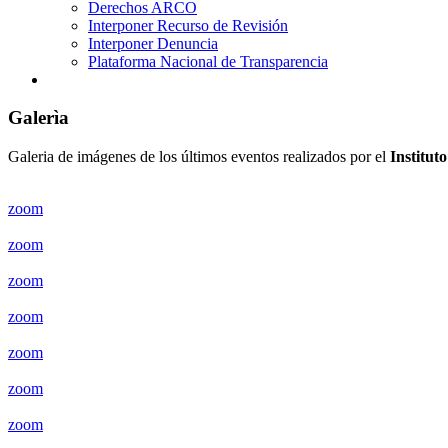
Derechos ARCO
Interponer Recurso de Revisión
Interponer Denuncia
Plataforma Nacional de Transparencia
Galerìa
Galeria de imágenes de los últimos eventos realizados por el
Institut
zoom
zoom
zoom
zoom
zoom
zoom
zoom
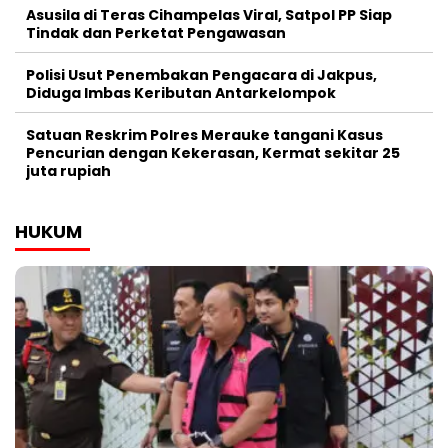
Asusila di Teras Cihampelas Viral, Satpol PP Siap
Tindak dan Perketat Pengawasan
Polisi Usut Penembakan Pengacara di Jakpus,
Diduga Imbas Keributan Antarkelompok
Satuan Reskrim Polres Merauke tangani Kasus
Pencurian dengan Kekerasan, Kermat sekitar 25
juta rupiah
HUKUM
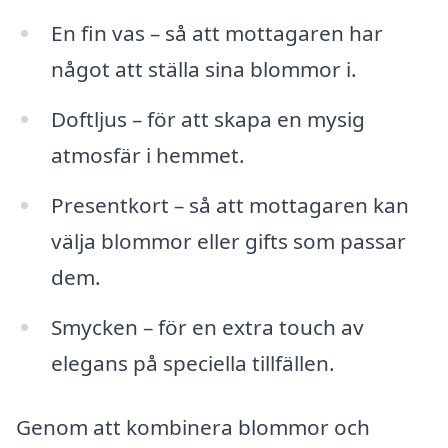
En fin vas – så att mottagaren har
något att ställa sina blommor i.
Doftljus – för att skapa en mysig
atmosfär i hemmet.
Presentkort – så att mottagaren kan
välja blommor eller gifts som passar
dem.
Smycken – för en extra touch av
elegans på speciella tillfällen.
Genom att kombinera blommor och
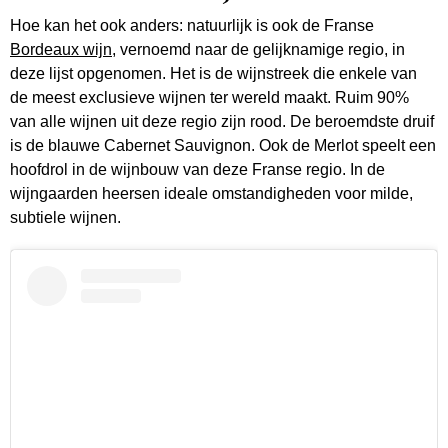
Hoe kan het ook anders: natuurlijk is ook de Franse
Bordeaux wijn
, vernoemd naar de gelijknamige regio, in
deze lijst opgenomen. Het is de wijnstreek die enkele van
de meest exclusieve wijnen ter wereld maakt. Ruim 90%
van alle wijnen uit deze regio zijn rood. De beroemdste druif
is de blauwe Cabernet Sauvignon. Ook de Merlot speelt een
hoofdrol in de wijnbouw van deze Franse regio. In de
wijngaarden heersen ideale omstandigheden voor milde,
subtiele wijnen.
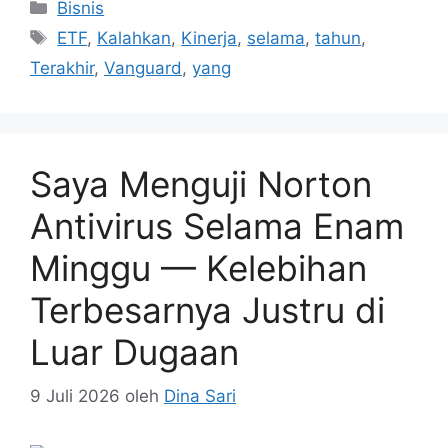
Kategori
Bisnis
Tag
ETF
,
Kalahkan
,
Kinerja
,
selama
,
tahun
,
Terakhir
,
Vanguard
,
yang
Saya Menguji Norton
Antivirus Selama Enam
Minggu — Kelebihan
Terbesarnya Justru di
Luar Dugaan
9 Juli 2026
oleh
Dina Sari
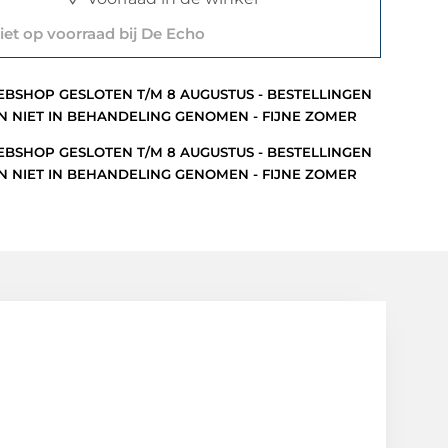
et op voorraad bij De Echo
BSHOP GESLOTEN T/M 8 AUGUSTUS - BESTELLINGEN
 NIET IN BEHANDELING GENOMEN - FIJNE ZOMER
BSHOP GESLOTEN T/M 8 AUGUSTUS - BESTELLINGEN
 NIET IN BEHANDELING GENOMEN - FIJNE ZOMER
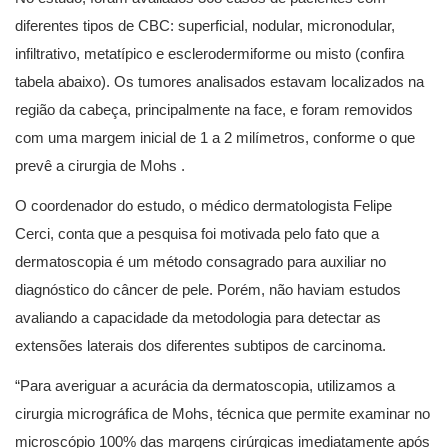
diferentes tipos de CBC: superficial, nodular, micronodular,
infiltrativo, metatípico e esclerodermiforme ou misto (confira
tabela abaixo). Os tumores analisados estavam localizados na
região da cabeça, principalmente na face, e foram removidos
com uma margem inicial de 1 a 2 milímetros, conforme o que
prevê a cirurgia de Mohs .
O coordenador do estudo, o médico dermatologista Felipe
Cerci, conta que a pesquisa foi motivada pelo fato que a
dermatoscopia é um método consagrado para auxiliar no
diagnóstico do câncer de pele. Porém, não haviam estudos
avaliando a capacidade da metodologia para detectar as
extensões laterais dos diferentes subtipos de carcinoma.
“Para averiguar a acurácia da dermatoscopia, utilizamos a
cirurgia micrográfica de Mohs, técnica que permite examinar no
microscópio 100% das margens cirúrgicas imediatamente após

___

THE PROBLEM:
One number is the whole answer: how many lines in the records contain "Interponer".

RESPONSE BELOW:
2